Ergo International AG, a unit of German reinsurer Munich Re (MUV2.XE) and a part of Ergo Insurance Group AG (EVG2.XE), is looking at expanding into Southeast Asia next year, Chairman Jochen Messemer said Tuesday.

Due to a scarcity of potential acquisitions, the company would be relying mainly on organic growth to meet its target growth in sales, Messemer told Dow Jones Newswires.

"Southeast Asia, for us, is more a topic for 2010 than 2009," Messemer said. In that region, the company is studying how to enter Malaysia and Vietnam, he said.

"There's at least a base for starting business (in those countries) and the insurance penetration rate and the competition is not at such a high level.

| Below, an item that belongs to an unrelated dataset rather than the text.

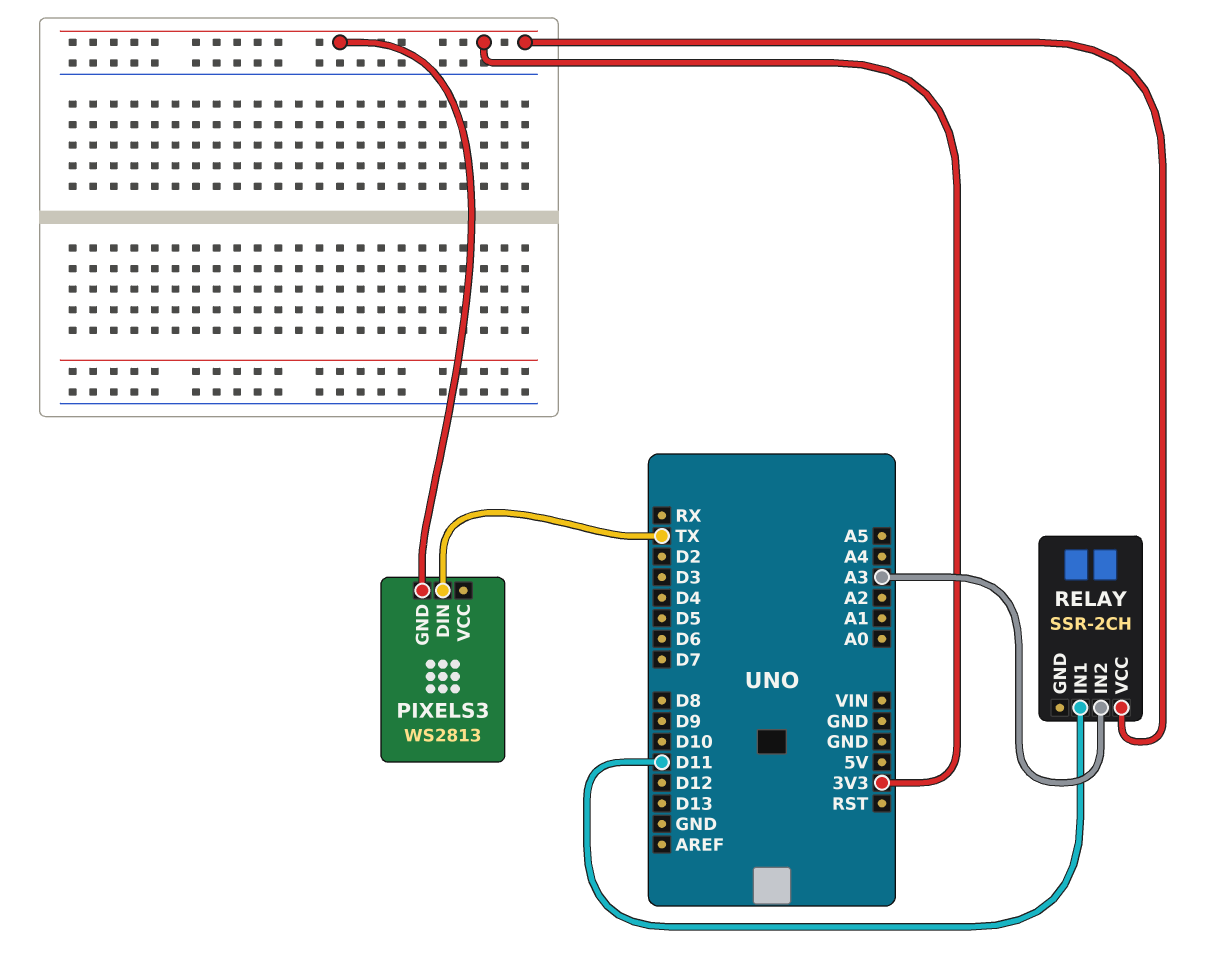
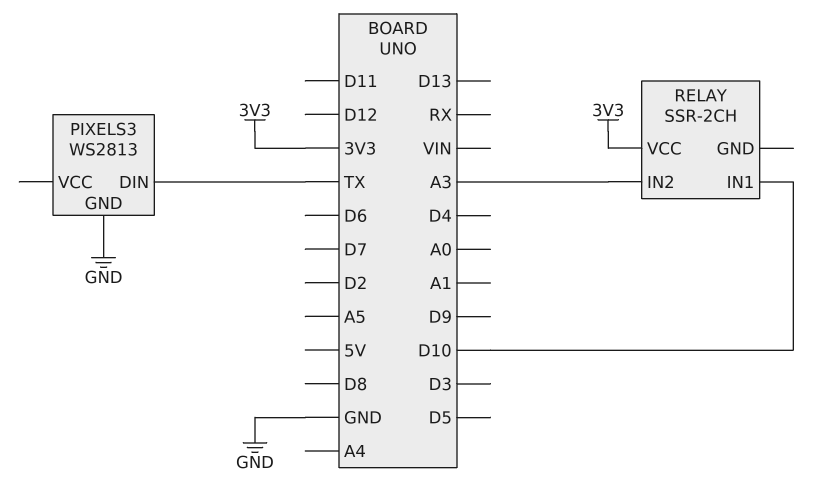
PIXELS3 pin GND: 3V3 -> GND
RELAY pin IN1: D11 -> D10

So that makes a lot of opportunity when not too many have entered the markets yet," Messemer said.

Ergo International is present in more than 30 countries around the world, mostly in Europe and a few in Asia, including in India and South Korea.

In its expansion efforts, Ergo prefers to buy companies but would be open to joint-ventures and bancassurance deals, Messemer said.

He said that AIA, the Asian insurer being sold by American International Group Inc. (AIG), "is not a top priority" for Ergo.

Instead, Ergo is looking for targets that are more "medium sized," are "easier to integrate" and which could contribute around EUR300 million to EUR700 million in annual premiums, he said.

Messemer said the company is currently not in active talks to buy other companies.

But even if acquisitions don't materialize, the company will persevere in its sales from its ongoing businesses to meet a "doable but ambitious" target of raising annual premiums to EUR6 billion in 2012, up from EUR3.4 billion last year.

That translates to forming around a third of Ergo Insurance Group's expected annual premiums, up from last year's contribution of 20%.

This growth will be led by its best-performing markets like Poland, Austria, South Korea, Belgium and the Baltic region - places where the company is benefiting from a "flight to quality" as customers "have no problem in terms of the reputation of our brand," he said.

He said the company has for now avoided other markets like the U.S., South America and the Middle East because it wants to prioritize its expansion efforts in Asia and Eastern Europe, where the company currently feels more comfortable in.

For the rest of this year, he said Ergo International has "got its plate full" in looking for joint-venture partners in China and India.

In China, "we hope to announce by late summer, or latest by the end of this year, a partner to open a life insurance company," he said.